È dunque un alternarsi di emozioni di opposta natura ad avere dato forma alle nuove composizioni di Feist, mai così essenziali negli arrangiamenti, che spesso prevedono soltanto la sua voce e una chitarra acustica. “Le canzoni erano nuove, la perdita di mio padre recente, il ruolo di madre ancora inedito. Dovevo capire come relazionarmi con tutti questi abiti diversi che ero costretta a indossare“, ricorda Leslie al Guardian. “Cercavo qualcosa di morbido che potesse alleviare il rigore che comporta l’essere genitore di un neonato“, spiega ancora, rivelando la ragione della scelta di una chitarra con corde di nylon, e spiegando perché si sia concentrata sull’ascolto di ninne nanne oltre che di musica tradizionale argentina e haitiana.

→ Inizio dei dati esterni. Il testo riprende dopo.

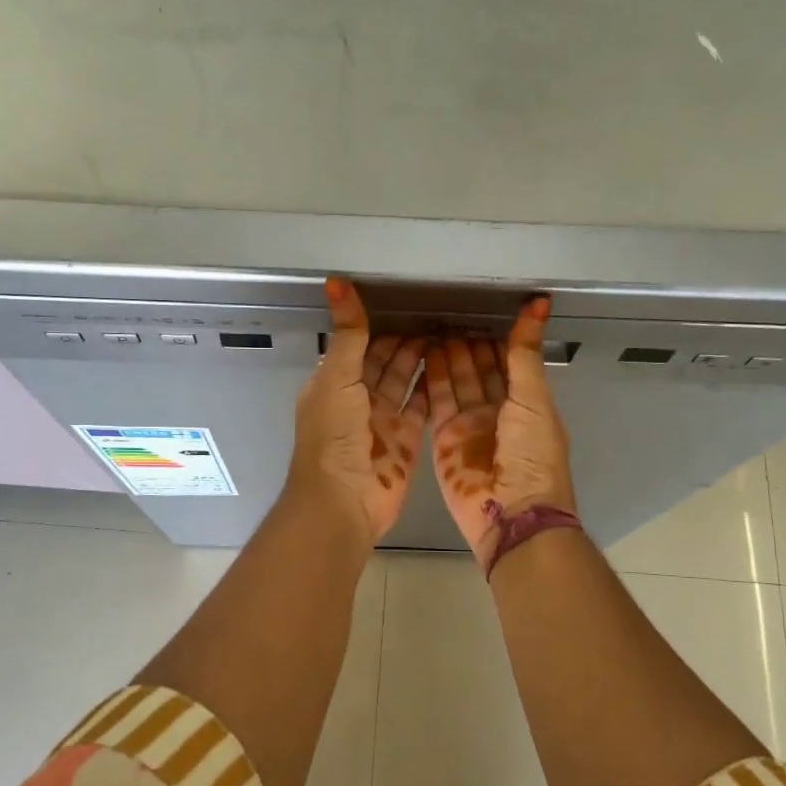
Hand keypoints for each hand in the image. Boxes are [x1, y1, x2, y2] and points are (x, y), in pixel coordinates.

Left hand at [286, 277, 428, 542]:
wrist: (344, 502)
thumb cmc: (334, 437)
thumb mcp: (337, 378)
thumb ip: (348, 334)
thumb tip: (336, 283)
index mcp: (332, 384)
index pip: (358, 346)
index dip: (379, 325)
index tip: (409, 302)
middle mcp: (356, 400)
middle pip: (384, 362)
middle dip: (406, 340)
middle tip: (439, 314)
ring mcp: (382, 422)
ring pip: (404, 382)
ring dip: (422, 360)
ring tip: (451, 333)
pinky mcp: (406, 441)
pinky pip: (421, 408)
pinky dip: (433, 388)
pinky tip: (453, 366)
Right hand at [424, 296, 576, 567]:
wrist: (511, 514)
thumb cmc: (532, 456)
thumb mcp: (533, 399)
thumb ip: (525, 354)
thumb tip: (539, 304)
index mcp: (527, 404)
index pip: (508, 363)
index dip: (494, 339)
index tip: (477, 309)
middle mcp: (498, 412)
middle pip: (480, 371)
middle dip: (467, 345)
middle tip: (447, 313)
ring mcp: (470, 426)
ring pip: (456, 383)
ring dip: (447, 358)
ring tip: (432, 327)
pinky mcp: (444, 439)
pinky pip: (436, 403)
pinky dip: (430, 379)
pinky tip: (422, 354)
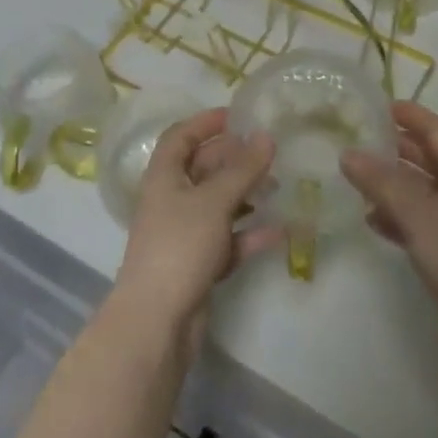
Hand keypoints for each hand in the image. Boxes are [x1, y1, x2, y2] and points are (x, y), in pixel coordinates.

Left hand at [113, 110, 276, 346]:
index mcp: (163, 176)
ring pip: (217, 204)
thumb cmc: (179, 246)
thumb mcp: (214, 201)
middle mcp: (171, 199)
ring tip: (278, 187)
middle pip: (202, 169)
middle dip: (233, 159)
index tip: (237, 116)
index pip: (181, 136)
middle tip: (268, 152)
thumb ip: (242, 169)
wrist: (157, 322)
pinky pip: (227, 239)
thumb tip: (266, 135)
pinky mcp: (198, 264)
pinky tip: (281, 231)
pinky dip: (250, 234)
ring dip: (245, 195)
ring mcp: (184, 234)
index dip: (205, 123)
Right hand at [341, 102, 437, 376]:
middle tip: (359, 138)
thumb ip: (381, 181)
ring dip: (395, 184)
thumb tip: (348, 153)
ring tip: (356, 178)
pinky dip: (401, 216)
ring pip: (427, 191)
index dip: (410, 115)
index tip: (378, 105)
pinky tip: (372, 221)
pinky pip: (426, 221)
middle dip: (398, 148)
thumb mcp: (417, 213)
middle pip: (433, 158)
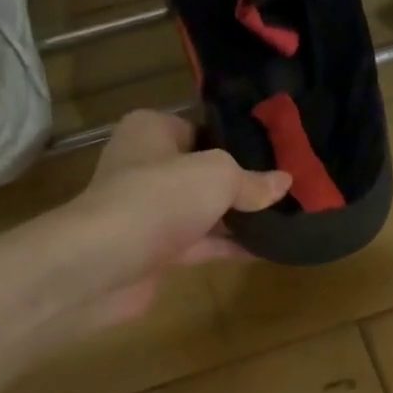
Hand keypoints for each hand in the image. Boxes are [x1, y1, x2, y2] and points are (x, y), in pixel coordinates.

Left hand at [44, 110, 289, 329]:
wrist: (103, 263)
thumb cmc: (159, 198)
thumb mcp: (217, 175)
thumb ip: (252, 180)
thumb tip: (285, 181)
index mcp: (152, 130)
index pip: (202, 128)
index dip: (238, 141)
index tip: (278, 153)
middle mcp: (146, 165)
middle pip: (204, 170)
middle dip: (243, 181)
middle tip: (289, 187)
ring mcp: (150, 210)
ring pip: (203, 209)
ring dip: (238, 216)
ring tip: (287, 217)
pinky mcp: (154, 249)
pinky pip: (200, 242)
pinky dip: (228, 245)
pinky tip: (265, 248)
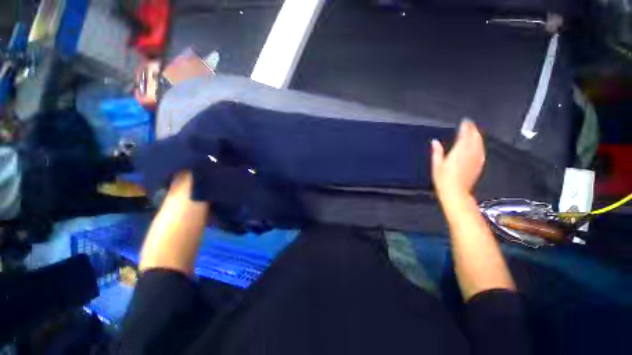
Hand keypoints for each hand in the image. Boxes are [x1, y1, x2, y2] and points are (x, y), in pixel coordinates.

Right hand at [431, 120, 484, 200]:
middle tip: (471, 125)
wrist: (455, 193)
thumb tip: (434, 142)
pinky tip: (479, 146)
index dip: (466, 126)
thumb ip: (436, 151)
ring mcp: (476, 159)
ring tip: (475, 132)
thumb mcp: (436, 164)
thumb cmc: (444, 180)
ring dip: (478, 136)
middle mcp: (470, 154)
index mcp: (458, 151)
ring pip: (480, 143)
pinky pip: (482, 152)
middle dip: (473, 129)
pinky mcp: (479, 165)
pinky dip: (480, 146)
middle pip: (475, 137)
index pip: (465, 134)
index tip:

E così ‘Multitudes‘ scorre placido ma tutt’altro che semplice, attira in sé ulteriori stratificazioni sebbene soltanto in episodi molto circoscritti, rinunciando quasi totalmente alla ritmica di un basso o di una batteria. Ne esce un disco sicuramente peculiare, forse un po’ troppo monocolore rispetto alla qualità delle canzoni e all’eccezionalità di testi, che paiono poesie. ‘In Lightning‘, ‘Hiding Out In The Open‘, ‘Calling All The Gods‘ e soprattutto ‘Borrow Trouble‘ mostrano cosa sarebbe potuto essere questo lavoro con più strumentazione e maggiore imprevedibilità, e rappresentano una ideale linea di demarcazione tra un disco molto valido e uno eccellente.